Palanga City Municipality
Palanga
museum in the Tiškevičiai Palace
Vytauto g. 17, Palanga
55.90687, 21.05604
1-2 hours
a rainy day, late afternoon, or a quieter off-season period
Amber Museum, Palanga Tiškevičiai Palace
Palanga Amber Museum: why it is one of Palanga's key places
Palanga Amber Museum is not placed just anywhere: it operates in the Tiškevičiai Palace at the centre of Birutė Park. Lithuanian encyclopedic sources state that the Palanga manor palace of the Tiškevičiai was built in 1897-1902 to a design by architect Franz Heinrich Schwechten, while the surrounding Palanga Botanical Park was designed by landscape architect Édouard François André. A visit here is therefore a museum, palace, and park experience at once: you approach the exhibition through a representative setting and can leave it for the rose garden, parterre, or Birutė Park paths.
The same sources state that the museum was founded on August 3, 1963, in the Palanga manor palace and is a Palanga branch of the Lithuanian Art Museum, today the Lithuanian National Museum of Art. The first exhibition was prepared by P. Gudynas and consisted of 478 exhibits, 186 of them borrowed from other Lithuanian museums. Later, in 1965, 1969, and 1986, the exhibition was renewed and expanded.
The Tiškevičiai Palace setting
The palace matters as more than a beautiful background. In Palanga, the Tiškevičiai family not only collected amber but were also connected with amber extraction and archaeological amber collections, so the site itself fits the museum's theme naturally. Schwechten's palace and André's park are today both a cultural heritage object and a museum space.
That is why the museum connects place and subject so well: amber here is not only a seaside souvenir, but part of Palanga's history, Tiškevičiai cultural activity, Baltic nature, and archaeology.

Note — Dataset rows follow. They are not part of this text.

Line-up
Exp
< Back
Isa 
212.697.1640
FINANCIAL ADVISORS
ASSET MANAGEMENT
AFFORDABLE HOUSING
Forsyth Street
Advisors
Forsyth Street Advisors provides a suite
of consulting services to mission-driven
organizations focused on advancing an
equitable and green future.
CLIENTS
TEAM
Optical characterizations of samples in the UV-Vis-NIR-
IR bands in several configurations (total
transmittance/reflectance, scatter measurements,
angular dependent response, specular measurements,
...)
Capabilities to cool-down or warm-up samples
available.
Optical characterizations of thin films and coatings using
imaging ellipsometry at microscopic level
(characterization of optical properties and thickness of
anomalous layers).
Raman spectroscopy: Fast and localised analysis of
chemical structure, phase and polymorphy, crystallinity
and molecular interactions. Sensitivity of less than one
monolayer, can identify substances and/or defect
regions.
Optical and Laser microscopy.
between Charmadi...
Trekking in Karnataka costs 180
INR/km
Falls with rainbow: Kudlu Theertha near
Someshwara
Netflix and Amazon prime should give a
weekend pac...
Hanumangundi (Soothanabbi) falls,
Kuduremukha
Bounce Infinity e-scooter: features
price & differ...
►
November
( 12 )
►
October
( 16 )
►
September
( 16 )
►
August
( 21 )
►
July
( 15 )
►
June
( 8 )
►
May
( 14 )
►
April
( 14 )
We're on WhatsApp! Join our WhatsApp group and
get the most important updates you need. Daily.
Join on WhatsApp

What the exhibition preserves
Lithuanian encyclopedic sources state that the museum's collections contain more than 29,000 exhibits, while the permanent exhibition, From the Formation of Amber to Unique Contemporary Amber Works, shows about 5000 items. It introduces amber formation, unique pieces, archaeological finds, and the use of amber at different stages of cultural development.
The inclusion collection is especially important. The same sources describe it as one of the largest in Europe and give a figure of about 15,000 items. These are pieces of amber with traces of prehistoric insects, plants, or other small organisms, allowing amber to be seen as a natural archive. The sources also single out an important collection of unique pieces, about 4000 items.
The Sun Stone and unique pieces
One of the exhibits many visitors look for is the Sun Stone. Lithuanian encyclopedic sources state that it is the largest amber piece preserved in the museum, weighing 3524 g. Such numbers matter most when you see the scale in person: in the museum, amber ranges from tiny inclusions to a large, visually striking lump.
The sources also mention the significant unique-piece collection, amber artefacts found in the Neolithic settlements of Šventoji, and copies of items from the Juodkrantė Treasure. This lets the museum speak not only about a beautiful material but also about culture, trade, rituals, crafts, and contemporary art.
A centre for amber research and exhibitions
The museum is not only a display. Lithuanian encyclopedic sources state that individual and group exhibitions of amber masters and conferences about amber have been organized here since 1973, while travelling exhibitions of Lithuanian amber abroad began as early as 1968. The museum therefore also works as a centre for amber culture research, communication, and international presentation.
For visitors, this means the exhibition changes and grows over time. Alongside the permanent story of amber formation and archaeology, you may find temporary contemporary amber-art exhibitions, so the museum is worth visiting not only for the Sun Stone but also for its changing programme.